Today, Starbucks released its annual Holiday Cup, with a message encouraging its customers to “Give Good” to others this holiday season.
In response, Stand.earth calls on dedicated customers, social media mavens, and industry reporters alike to look past the coffee giant’s holiday marketing hype and toward the company’s disappointing lack of leadership on true environmental issues like sustainability.
Stand.earth is running a “Better Cup” campaign calling on Starbucks to live up to its failed 2008 promise to make a 100% recyclable paper cup.
“Starbucks is the biggest coffee company in the world, yet their paper cups are not recyclable in most cities,” said Ross Hammond of Stand.earth. “How can Starbucks follow through on its own marketing hype to ‘Give Good’ this holiday season, when it’s sending more than 4 billion cups to the dump?

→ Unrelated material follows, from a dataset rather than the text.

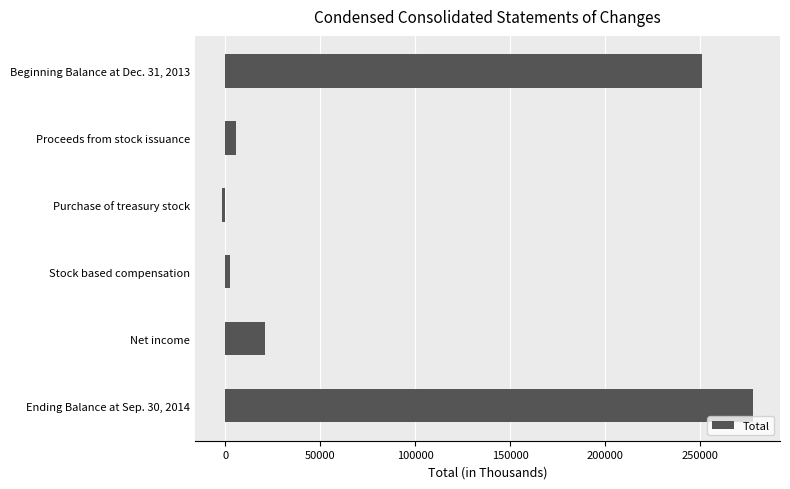

Between Proceeds from stock issuance and Purchase of treasury stock, which is larger?

Proceeds from stock issuance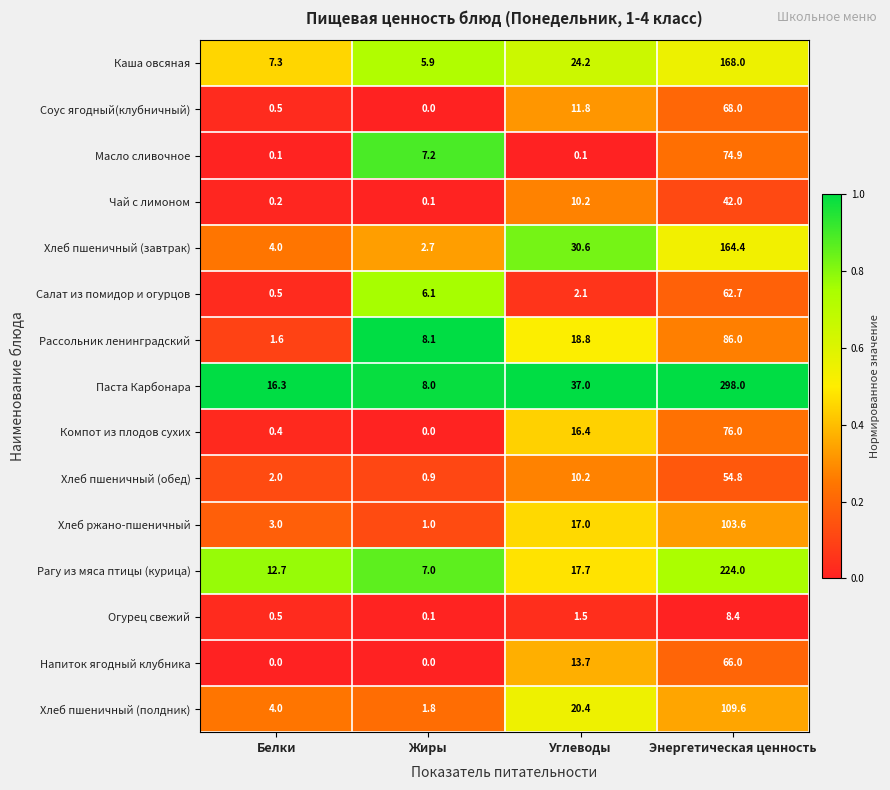

What is the spread (max minus min) of values at Белки?

16.3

Starbucks’ real holiday motto should be ‘Do Bad’ to forests, and Starbucks CEO Kevin Johnson deserves nothing but lumps of coal in his stocking.”

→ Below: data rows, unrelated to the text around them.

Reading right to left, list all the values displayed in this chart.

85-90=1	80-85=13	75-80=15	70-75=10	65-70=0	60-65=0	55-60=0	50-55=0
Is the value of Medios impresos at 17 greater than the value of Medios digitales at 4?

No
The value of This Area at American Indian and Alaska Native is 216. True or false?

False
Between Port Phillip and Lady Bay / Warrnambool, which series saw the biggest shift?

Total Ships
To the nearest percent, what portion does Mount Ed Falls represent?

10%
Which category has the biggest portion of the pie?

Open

Most Starbucks customers assume their paper cups are recyclable, but this is not true in most cases. Stand.earth’s 2017 report, “Trashed: The Secret of the Starbucks Cup”, explains how Starbucks cups cannot be processed in most recycling facilities because of their plastic lining. Instead, most of the cups Starbucks serves annually end up in landfills. Starbucks cups are accepted for recycling in some major cities — including Seattle, New York City, San Francisco, and Washington, D.C. — but the percentage of cups that successfully make it through the entire recycling process remains unclear.
Starbucks serves 4+ billion paper cups a year, which means that every minute, more than 8,000 paper cups go straight into the trash.

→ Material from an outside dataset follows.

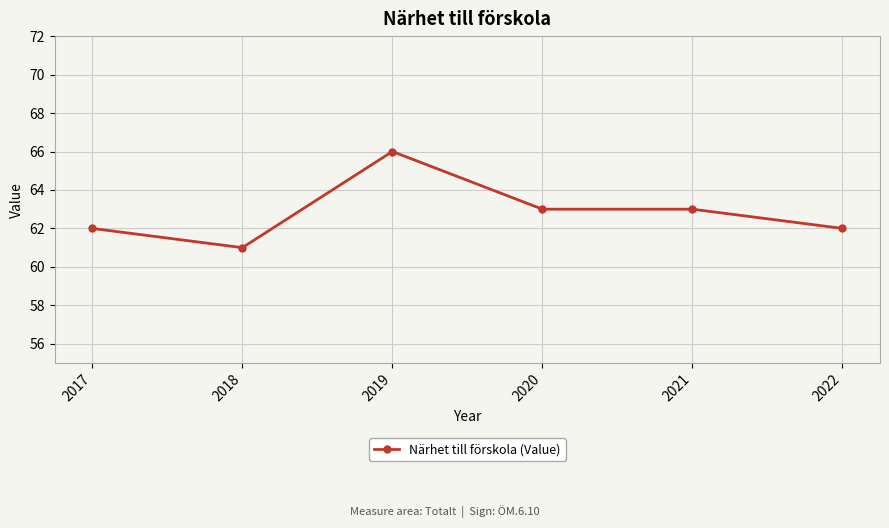

Reading left to right, extract all data points from this chart.

62	61	66	63	63	62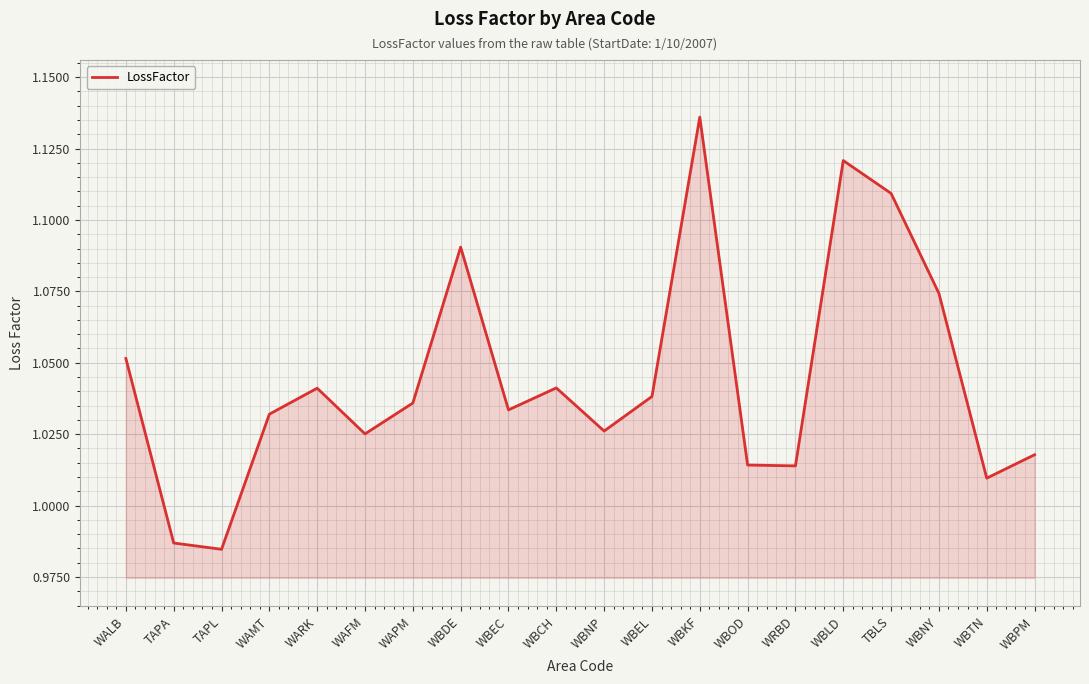

Approximately how many times larger is the value at WBNP compared to WBLD?

0.9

As part of the “Better Cup” campaign, Stand.earth regularly parades its beloved Cup Monster throughout Seattle to bring attention to Starbucks’ failed promise to create a 100% recyclable cup by 2015. The Cup Monster has made several Seattle appearances in recent months, including the Starbucks shareholder meeting in March, the Seafair Festival in July (which is sponsored by Starbucks), the Geekwire Summit in October (where CEO Kevin Johnson took the stage), and at Starbucks Headquarters on Halloween.
In October 2017, a shareholder resolution was filed by As You Sow, a nonprofit foundation that promotes corporate social responsibility, asking Starbucks to recommit to its 2008 goals to make a recyclable paper cup and increase the use of reusable mugs.